The processing of personal and biometric data (sports-related markers) is carried out exclusively within the framework of applicable data protection regulations, in particular the General Data Protection Regulation (GDPR).

Detailed information on data processing, user rights and third-party providers used can be found in the separate Privacy Policy, which is available on the Provider's website.

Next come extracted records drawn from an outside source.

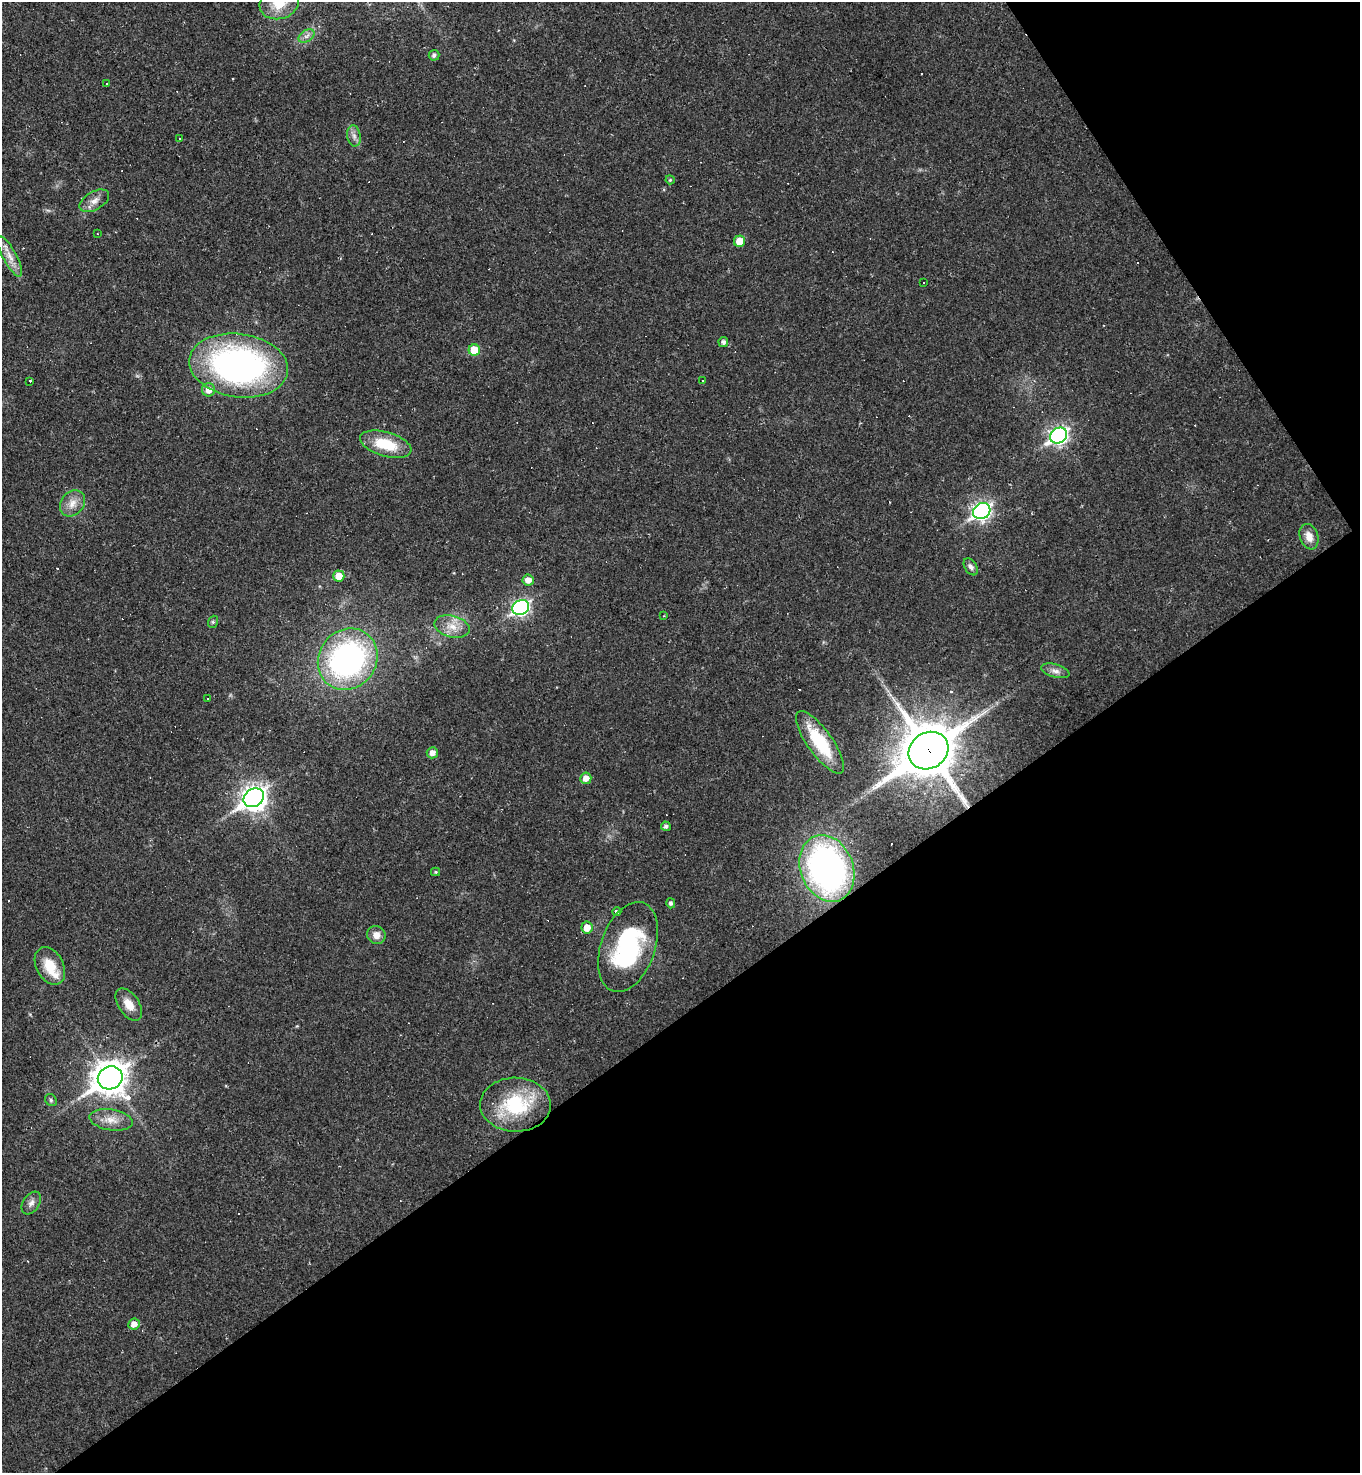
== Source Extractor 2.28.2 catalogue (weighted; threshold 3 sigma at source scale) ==
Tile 12 of 4 x 4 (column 4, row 3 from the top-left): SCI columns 4369-5726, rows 1473-2943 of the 5881 x 5886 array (HDU 1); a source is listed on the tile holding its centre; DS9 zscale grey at full resolution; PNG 1362 x 1475 px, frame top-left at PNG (2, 2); each listed source drawn as its Kron ellipse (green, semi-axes under 4 px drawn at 4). Shown black and unused: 36% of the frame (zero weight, under 2 of 3 exposures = <1% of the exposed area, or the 3 px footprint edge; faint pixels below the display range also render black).
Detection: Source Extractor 2.28.2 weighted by HDU 2 'WHT'; one run over the whole footprint, this tile lists its part. Background 0.0191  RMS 0.004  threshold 0.0182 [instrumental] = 3 sigma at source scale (4.5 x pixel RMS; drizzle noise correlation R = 1.50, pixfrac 1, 0.05/0.05 arcsec/px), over >= 5 px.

By using the Service, the User consents to the processing of their data in accordance with the Privacy Policy. This consent may be withdrawn at any time.

§ 11 – Amendment of Terms


The Provider reserves the right to amend these Terms at any time, provided this is reasonable for the User.

Amendments will be communicated to the User at least 30 days before they take effect via email to the address stored in the account.

If the User does not object to the amended Terms within 30 days of receipt of the notification, the amended Terms shall be deemed accepted. The Provider will specifically draw the User's attention to this consequence in the amendment notification.

If the User objects to the amendments in due time, the Provider may terminate the contractual relationship extraordinarily.

§ 12 – Applicable Law and Jurisdiction


These Terms and all legal relationships between the Provider and the User are exclusively governed by the law of the Republic of Austria, excluding the UN Convention on Contracts for the International Sale of Goods (CISG).

The place of jurisdiction for all disputes arising from or in connection with this contract is the Provider's place of business, provided the User is an entrepreneur, a legal entity under public law or a special fund under public law.

For consumers within the meaning of the Austrian Consumer Protection Act, the statutory provisions on jurisdiction apply.

§ 13 – Final Provisions


Should individual provisions of these Terms be or become invalid or unenforceable, the validity of the remaining provisions shall remain unaffected (severability clause).

In place of the invalid or unenforceable provision, a valid provision shall be deemed agreed which comes closest to the economic purpose of the invalid provision.

The Provider is entitled to transfer the rights and obligations arising from this contractual relationship in whole or in part to an affiliated company. The Provider will inform the User of this immediately, but at least four weeks before the planned transfer, in text form. In this case, the User has the right to object to the transfer of the contract within this period. In the event of an objection, the contractual relationship ends at the time of the planned transfer.

Amendments and supplements to these Terms require written form to be effective, unless expressly agreed otherwise. This also applies to the waiver of this written form requirement.

There are no collateral agreements to this contract. Oral assurances are only valid if confirmed in writing.